#### WHAT YOU ARE ASKED TO DO
Copy without pictures. Please restate each line of the listing exactly.

#### RECORDS PROVIDED
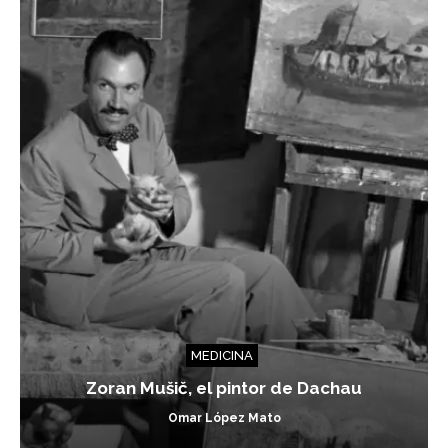
MEDICINA
Zoran Mušič, el pintor de Dachau
Omar López Mato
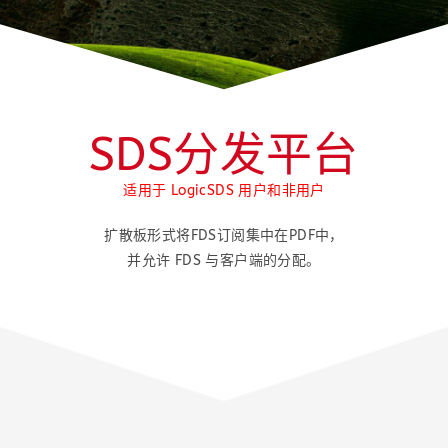
SDS分发平台
适用于 LogicSDS 用户和非用户
扩散板形式将FDS订阅集中在PDF中，
并允许 FDS 与客户端的分配。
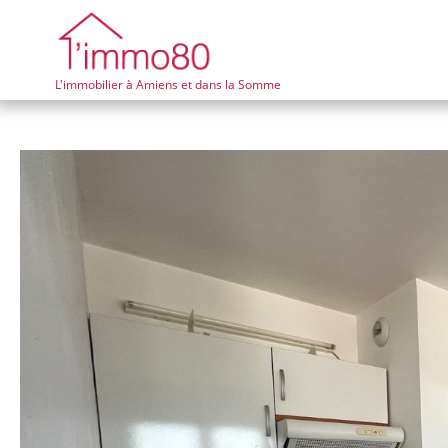
L'immobilier à Amiens et dans la Somme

#### WRITTEN ANSWER
MEDICINA
Zoran Mušič, el pintor de Dachau
Omar López Mato
SDS分发平台
适用于 LogicSDS 用户和非用户
扩散板形式将FDS订阅集中在PDF中，
并允许 FDS 与客户端的分配。
L'immobilier à Amiens et dans la Somme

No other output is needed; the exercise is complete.